By Denis Langlois
Transitions Signature GEN 8 lenses are set to launch this fall in Canada.
The next generation of Transitions Signature lenses are the result of more than five years of product research and development involving more than 100 people and will deliver the next frontier of performance.
The new lenses were developed using breakthrough technology that combines a disruptive nanocomposite matrix and a new generation of ultra-agile photochromic dyes. This matrix creates free zones for improved dye mobility. Not only can the dyes move more freely, but it is also more stable and consistent in its performance.
Transitions Signature GEN 8 lenses are faster in activation and fadeback and are even darker than previous generations. The lenses also block 100 per cent of ultraviolet light and help protect the eyes from harmful blue light indoors and out.

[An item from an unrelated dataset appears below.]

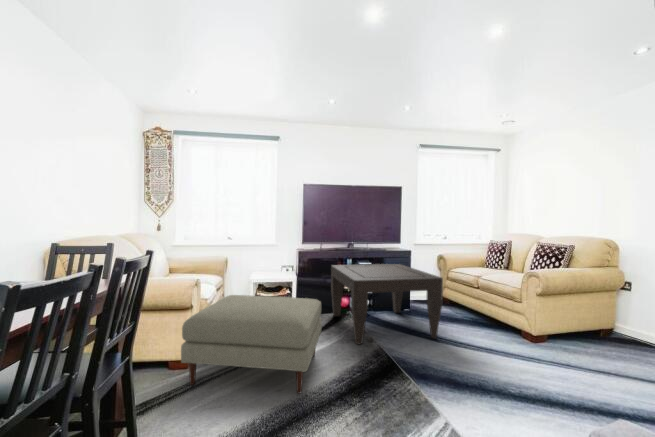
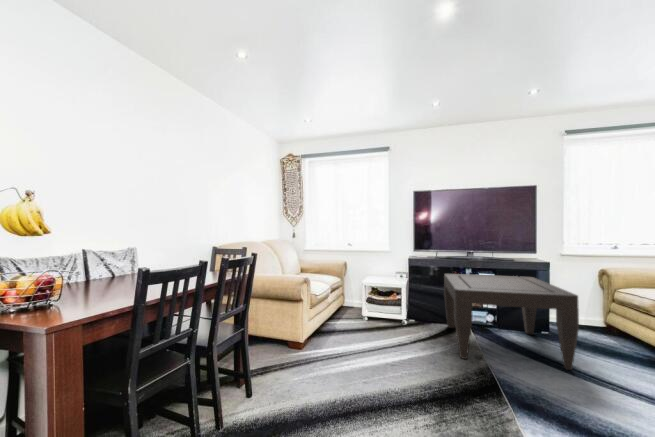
ottoman: present [181,295,322,394] -> none [289,294,418,390]

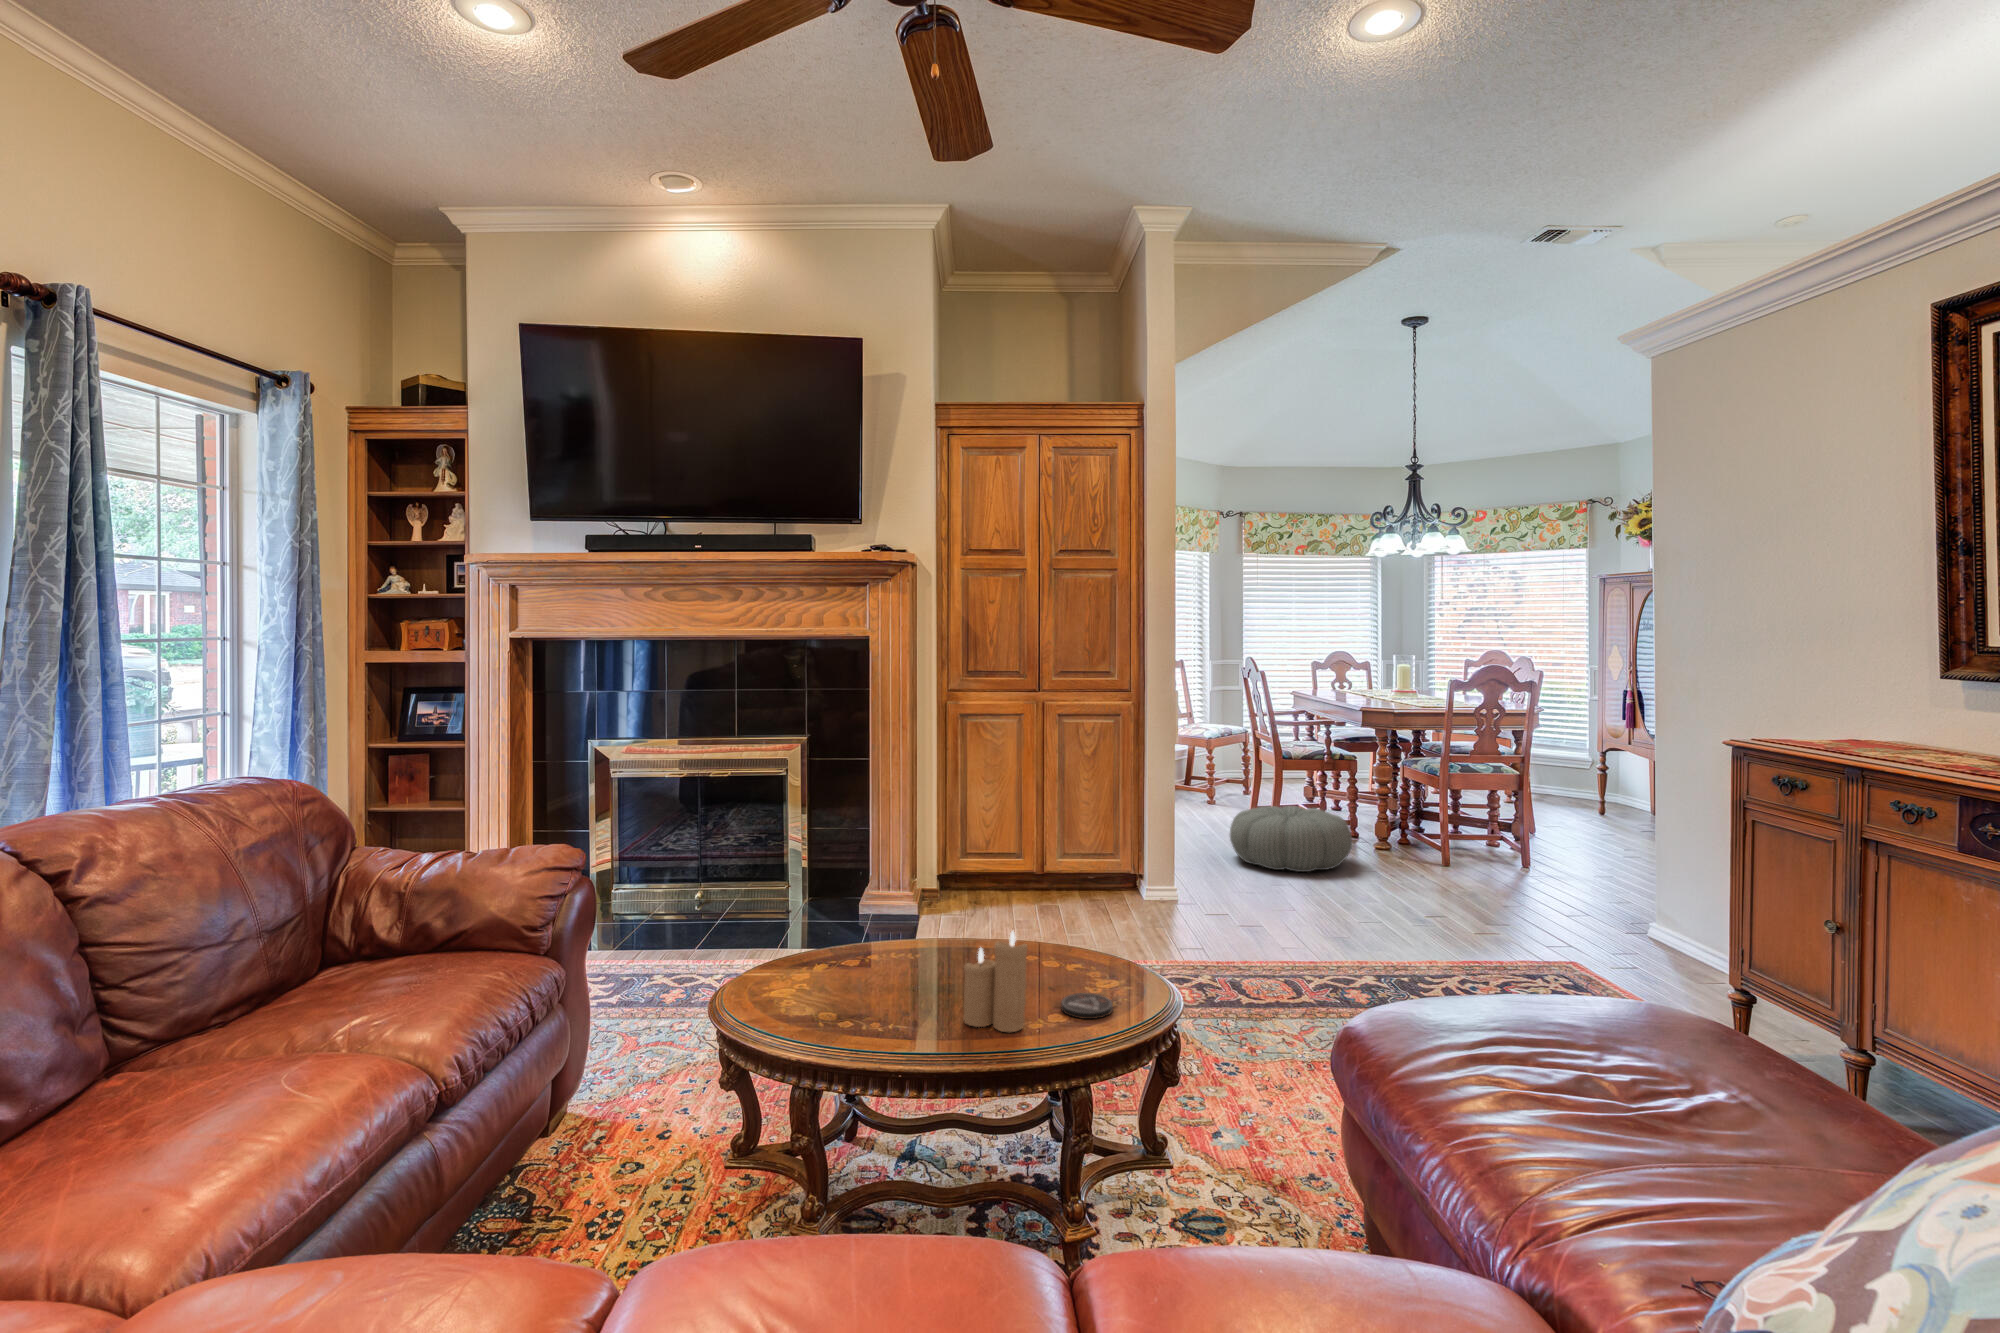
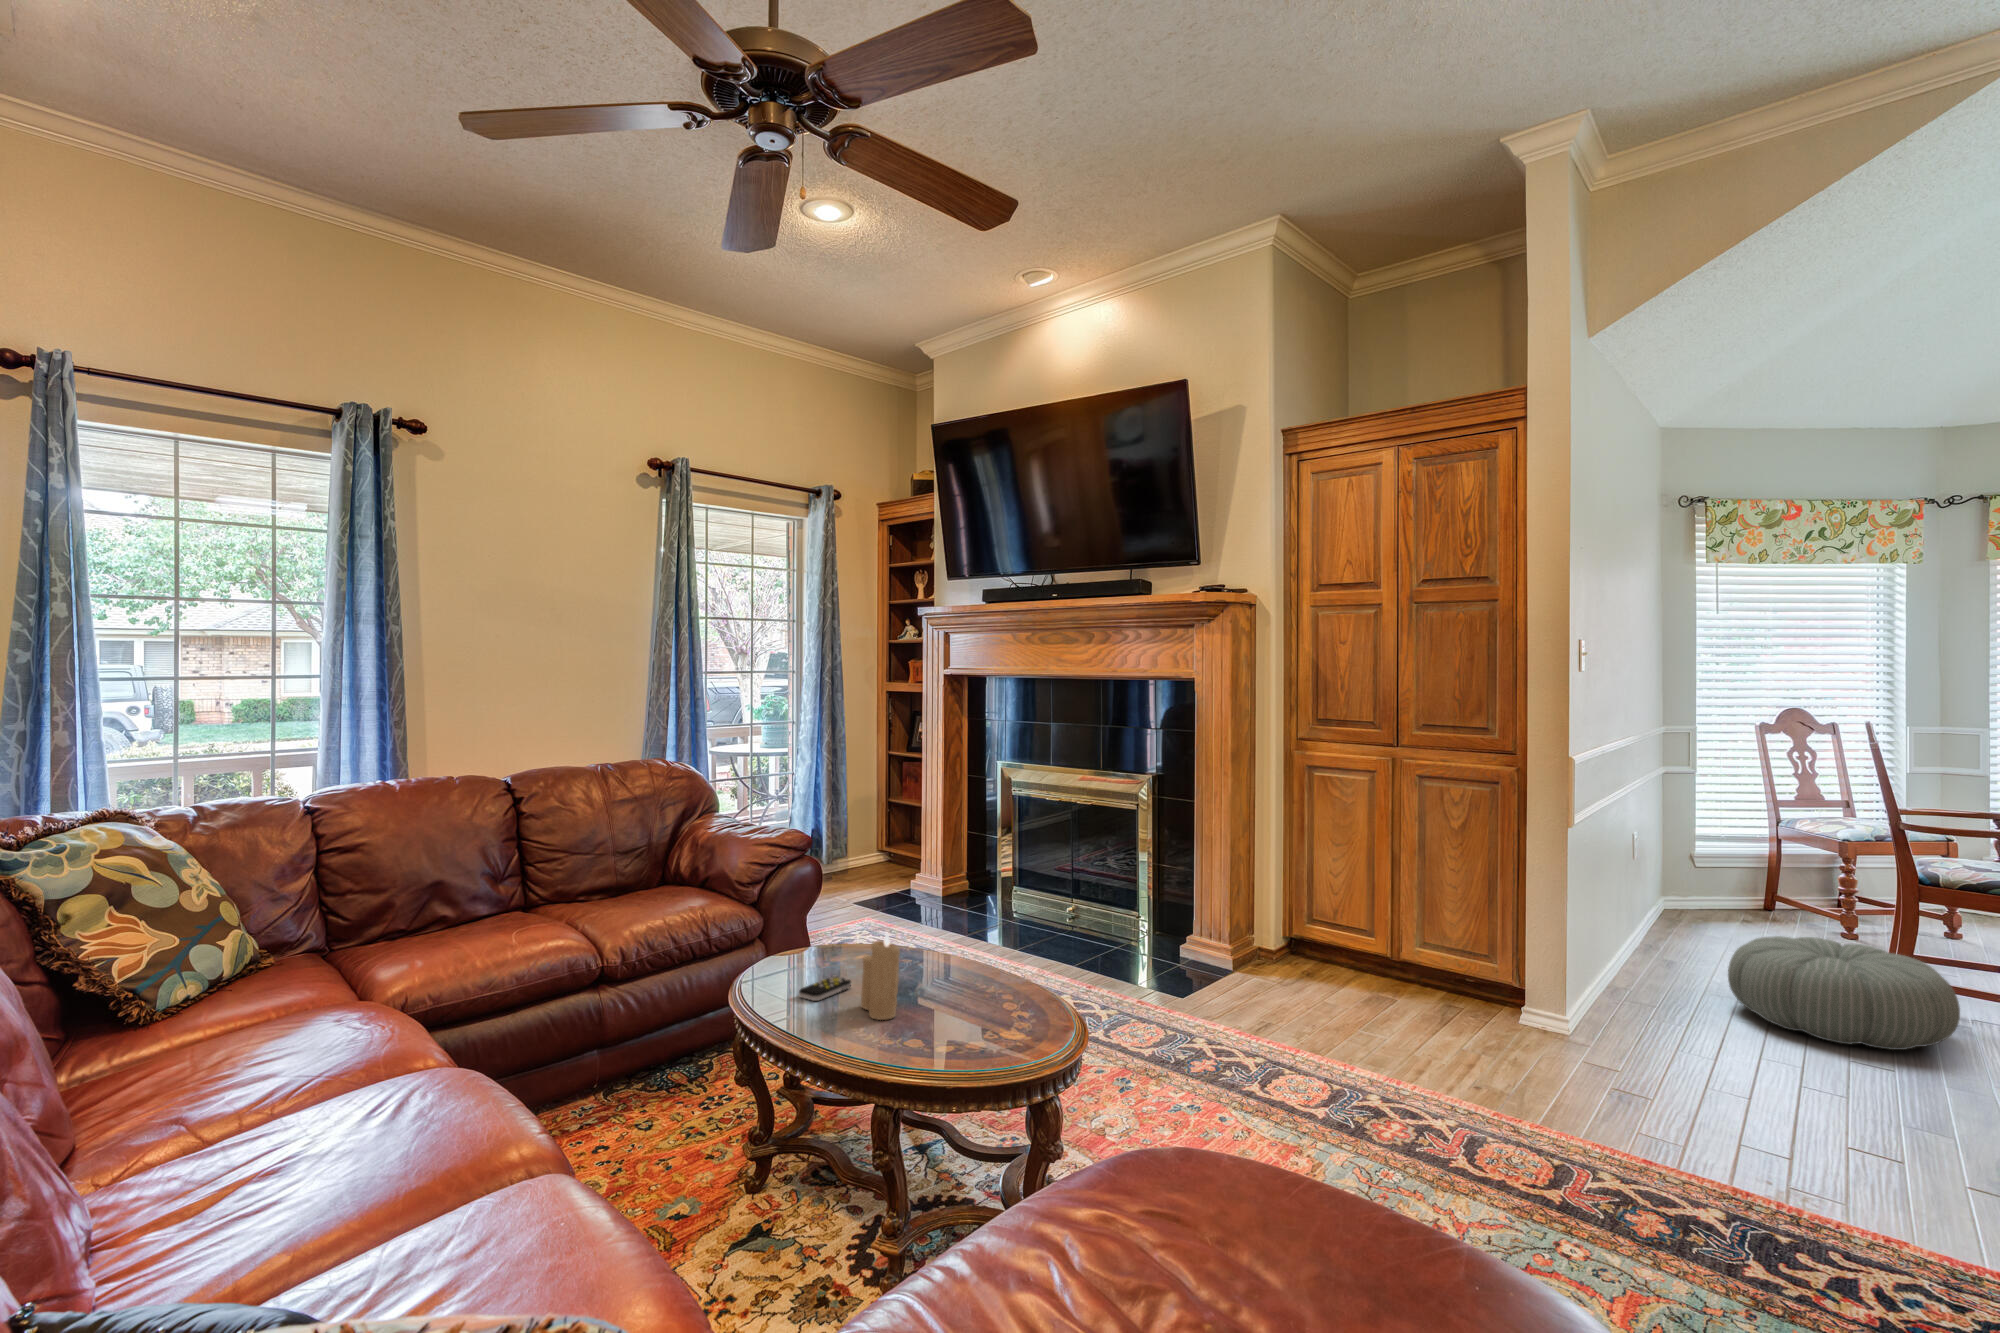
coaster: present [1061,993,1113,1019] -> none [937,1010,984,1033]
remote control: none [877,1002,915,1039] -> present [799,976,851,1001]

Recently, Optical Prism magazine spoke with Elise Bioche, vice-president of global marketing for Transitions Optical, and Luc Nouvelot, global research & development director at Transitions Optical, about the science and R&D behind the new lenses.
OP: First off, what sets these new lenses apart from other generations of Transitions lenses?
Elise Bioche: For the photochromic wearers, the people that are already wearing Transitions lenses, one of the improvements they can expect is on the fadeback speed. Today, the fadeback is about four minutes, so the time it takes to come back inside and remove my coat.
What’s mindblowing about this new generation is that usually when you improve on one dimension, you lose on the other. But here, actually, you improve on the fadeback quite dramatically, without losing on anything and in fact improving on darkness and improving on the activation speed.
That’s where we really pushed the limits of the technology to a totally new level where you continue to satisfy the current photochromic wearers – the people who are used to experiencing these benefits with even more performance – but it also allows us to start to talk to a new generation of wearers who maybe never experienced the photochromic lenses.
It’s really the best performance on the market.
OP: How do these lenses protect the eyes from blue light?
Luc Nouvelot: The thing that’s unique about Transitions lenses is this concept of dynamic harmful blue light protection. So, of course, the lenses cut UV in any condition, that’s pretty much a standard, but there is a lot of discussion around harmful blue light protection and some clear lenses protect against blue light. But blue light is in the visible range, so you cannot on a clear lens cut blue light to a significant extent.
But what happens with Transitions lenses is that when you go outside, and you get 100 to 500 times more harmful blue light exposure, then the lens is acting as a harmful blue light detector. Because UV and blue light is what activates the lens, so when it’s there in large proportions, the lens is reacting and making a shield to protect you and you go up to 85 per cent harmful blue light protection, which is something you will only get with a sunglass or photochromic lens.
EB: That’s super important because what consumers want today is full protection; they want always-on protection. They don’t want to have the hassle of changing glasses or maybe they have good UV protection with clear lenses, but not harmful blue light. So today, you put your Transitions Signature GEN 8 glasses on, you’re ensured you have always-on protection against UV and harmful blue light, indoors and outdoors. It’s seamless and you’re well protected.
OP: Please tell us about the team that helped to develop these new lenses.
LN: We have a team in Thailand, we have a bigger team in Ireland and small teams in Tampa and Dallas. The real research part is in Pittsburgh with PPG who are the guys who are playing with the molecules.
So there’s five locations, we have 13 different nationalities in the R&D organization worldwide and even in Ireland only, we have more than 10, so it’s a real mix.
Diversity is definitely one of our strengths.